Instructions for the task -
Transcribe verbatim the lines from the one containing "指定添加物・・食品添加物の安全性を評価して、厚生" through the one containing "Сушеные фрукты", both included.

Record set -
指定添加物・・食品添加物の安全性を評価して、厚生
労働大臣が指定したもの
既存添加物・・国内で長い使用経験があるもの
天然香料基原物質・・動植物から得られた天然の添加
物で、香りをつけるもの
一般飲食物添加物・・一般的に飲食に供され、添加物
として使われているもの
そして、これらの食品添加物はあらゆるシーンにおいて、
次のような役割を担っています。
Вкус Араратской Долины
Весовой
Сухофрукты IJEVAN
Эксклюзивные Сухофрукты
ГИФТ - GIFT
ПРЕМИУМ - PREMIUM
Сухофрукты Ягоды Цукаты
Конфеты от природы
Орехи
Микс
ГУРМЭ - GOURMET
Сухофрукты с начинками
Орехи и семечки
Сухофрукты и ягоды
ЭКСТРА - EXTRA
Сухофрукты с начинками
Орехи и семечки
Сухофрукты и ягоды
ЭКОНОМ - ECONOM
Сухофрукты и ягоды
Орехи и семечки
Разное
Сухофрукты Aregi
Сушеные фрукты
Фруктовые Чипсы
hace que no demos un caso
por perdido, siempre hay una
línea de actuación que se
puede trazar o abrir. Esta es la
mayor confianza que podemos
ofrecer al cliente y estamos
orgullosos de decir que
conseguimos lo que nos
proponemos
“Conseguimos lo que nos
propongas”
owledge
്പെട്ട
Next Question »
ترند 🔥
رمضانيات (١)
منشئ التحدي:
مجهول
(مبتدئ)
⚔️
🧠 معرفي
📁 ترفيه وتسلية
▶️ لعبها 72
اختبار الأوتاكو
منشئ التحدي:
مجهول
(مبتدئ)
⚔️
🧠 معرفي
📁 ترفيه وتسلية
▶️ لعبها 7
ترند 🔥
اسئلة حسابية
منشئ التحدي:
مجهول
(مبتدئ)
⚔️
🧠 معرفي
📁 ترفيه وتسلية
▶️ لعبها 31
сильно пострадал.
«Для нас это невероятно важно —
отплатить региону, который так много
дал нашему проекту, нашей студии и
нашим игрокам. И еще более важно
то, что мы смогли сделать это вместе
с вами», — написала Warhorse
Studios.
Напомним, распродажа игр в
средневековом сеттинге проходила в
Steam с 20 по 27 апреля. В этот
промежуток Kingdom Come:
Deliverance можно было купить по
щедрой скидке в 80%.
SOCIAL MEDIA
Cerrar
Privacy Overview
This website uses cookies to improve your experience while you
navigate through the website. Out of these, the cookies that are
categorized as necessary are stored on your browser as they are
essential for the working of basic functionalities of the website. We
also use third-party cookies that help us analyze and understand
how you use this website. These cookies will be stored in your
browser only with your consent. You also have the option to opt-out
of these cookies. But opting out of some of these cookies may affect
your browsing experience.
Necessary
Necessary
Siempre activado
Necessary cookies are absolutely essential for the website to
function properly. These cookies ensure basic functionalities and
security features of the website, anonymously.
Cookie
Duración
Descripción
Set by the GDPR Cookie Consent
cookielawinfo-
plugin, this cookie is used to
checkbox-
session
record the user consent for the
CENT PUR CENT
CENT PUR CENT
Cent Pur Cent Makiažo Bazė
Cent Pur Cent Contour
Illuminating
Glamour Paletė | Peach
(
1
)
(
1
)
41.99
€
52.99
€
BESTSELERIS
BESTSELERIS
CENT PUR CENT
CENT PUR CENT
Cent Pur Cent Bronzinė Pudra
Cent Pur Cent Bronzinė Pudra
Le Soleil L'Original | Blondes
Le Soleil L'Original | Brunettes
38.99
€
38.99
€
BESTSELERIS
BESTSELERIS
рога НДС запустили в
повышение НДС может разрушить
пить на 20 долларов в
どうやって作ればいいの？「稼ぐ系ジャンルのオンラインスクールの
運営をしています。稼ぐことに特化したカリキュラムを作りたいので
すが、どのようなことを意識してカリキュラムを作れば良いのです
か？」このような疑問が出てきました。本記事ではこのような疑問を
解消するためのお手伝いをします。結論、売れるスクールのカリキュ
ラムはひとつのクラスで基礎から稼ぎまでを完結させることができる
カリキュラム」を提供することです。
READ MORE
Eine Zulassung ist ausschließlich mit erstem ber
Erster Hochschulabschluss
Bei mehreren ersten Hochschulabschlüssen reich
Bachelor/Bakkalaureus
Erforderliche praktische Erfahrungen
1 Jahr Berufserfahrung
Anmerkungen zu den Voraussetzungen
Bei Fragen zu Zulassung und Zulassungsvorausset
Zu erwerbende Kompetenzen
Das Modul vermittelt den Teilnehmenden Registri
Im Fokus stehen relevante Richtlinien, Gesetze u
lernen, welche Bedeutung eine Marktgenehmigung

* * *

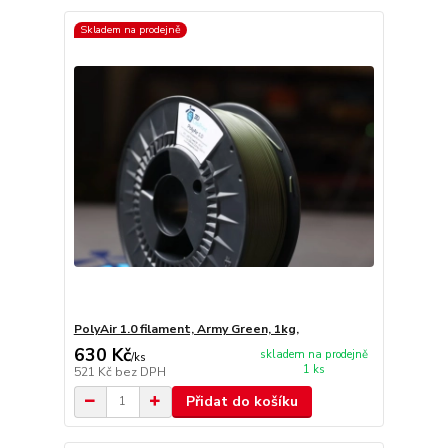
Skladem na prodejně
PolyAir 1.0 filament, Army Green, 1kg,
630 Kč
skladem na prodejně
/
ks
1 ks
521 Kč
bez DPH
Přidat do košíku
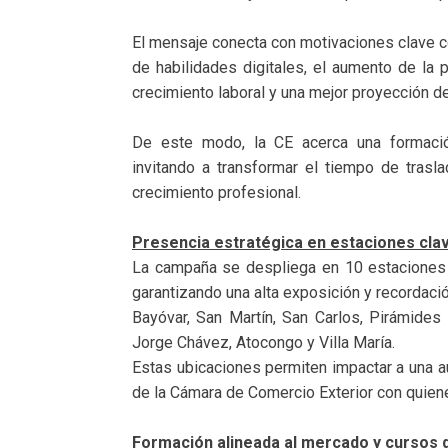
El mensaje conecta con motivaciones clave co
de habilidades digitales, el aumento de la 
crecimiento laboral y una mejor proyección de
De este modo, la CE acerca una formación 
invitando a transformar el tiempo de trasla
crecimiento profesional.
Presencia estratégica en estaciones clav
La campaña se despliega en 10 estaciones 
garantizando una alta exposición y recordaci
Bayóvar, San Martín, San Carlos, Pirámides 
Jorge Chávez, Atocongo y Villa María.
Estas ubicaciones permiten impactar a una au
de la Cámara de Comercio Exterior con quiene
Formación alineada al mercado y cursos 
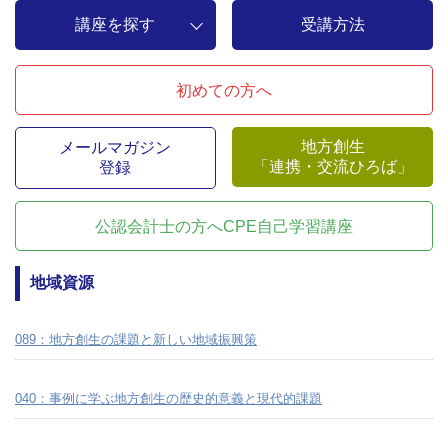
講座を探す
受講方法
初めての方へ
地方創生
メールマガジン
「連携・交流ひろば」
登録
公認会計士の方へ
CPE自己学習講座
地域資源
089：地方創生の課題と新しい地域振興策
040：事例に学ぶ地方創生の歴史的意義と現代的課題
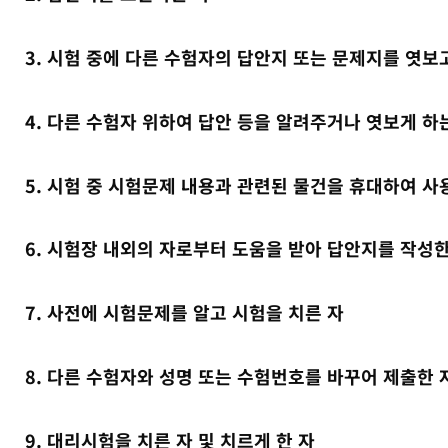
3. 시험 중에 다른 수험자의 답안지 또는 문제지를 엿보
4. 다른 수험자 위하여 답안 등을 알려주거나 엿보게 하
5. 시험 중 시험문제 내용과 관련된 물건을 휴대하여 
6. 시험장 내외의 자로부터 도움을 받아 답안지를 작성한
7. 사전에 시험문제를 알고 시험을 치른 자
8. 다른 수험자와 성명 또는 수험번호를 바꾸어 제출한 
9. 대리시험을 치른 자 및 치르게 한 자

--

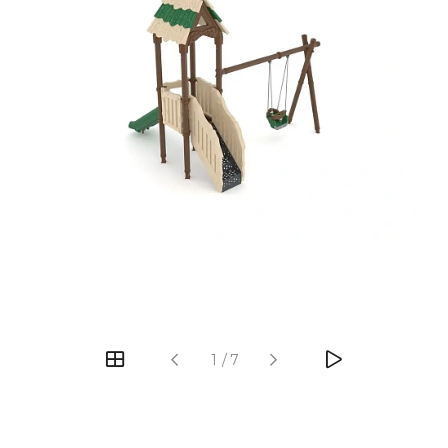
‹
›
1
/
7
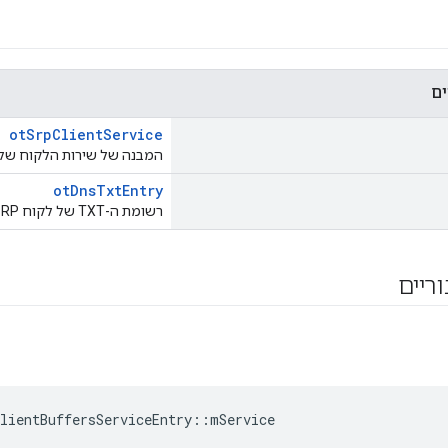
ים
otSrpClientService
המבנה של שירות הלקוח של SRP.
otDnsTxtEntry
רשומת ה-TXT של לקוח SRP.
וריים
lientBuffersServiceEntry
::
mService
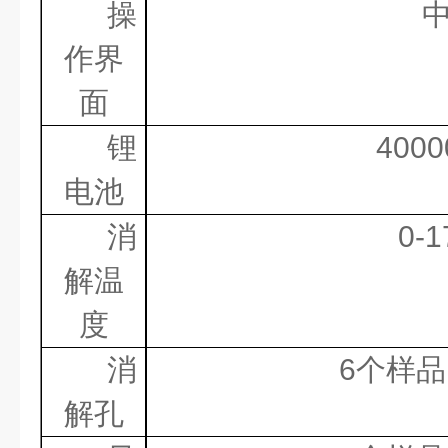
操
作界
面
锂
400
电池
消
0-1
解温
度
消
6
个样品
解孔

Exercise solution -
指定添加物・・食品添加物の安全性を評価して、厚生
労働大臣が指定したもの
既存添加物・・国内で長い使用経験があるもの
天然香料基原物質・・動植物から得られた天然の添加
物で、香りをつけるもの
一般飲食物添加物・・一般的に飲食に供され、添加物
として使われているもの
そして、これらの食品添加物はあらゆるシーンにおいて、
次のような役割を担っています。
Вкус Араратской Долины
Весовой
Сухофрукты IJEVAN
Эксклюзивные Сухофрукты
ГИФТ - GIFT
ПРЕМИУМ - PREMIUM
Сухофрукты Ягоды Цукаты
Конфеты от природы
Орехи
Микс
ГУРМЭ - GOURMET
Сухофрукты с начинками
Орехи и семечки
Сухофрукты и ягоды
ЭКСТРА - EXTRA
Сухофрукты с начинками
Орехи и семечки
Сухофрукты и ягоды
ЭКОНОМ - ECONOM
Сухофрукты и ягоды
Орехи и семечки
Разное
Сухофрукты Aregi
Сушеные фрукты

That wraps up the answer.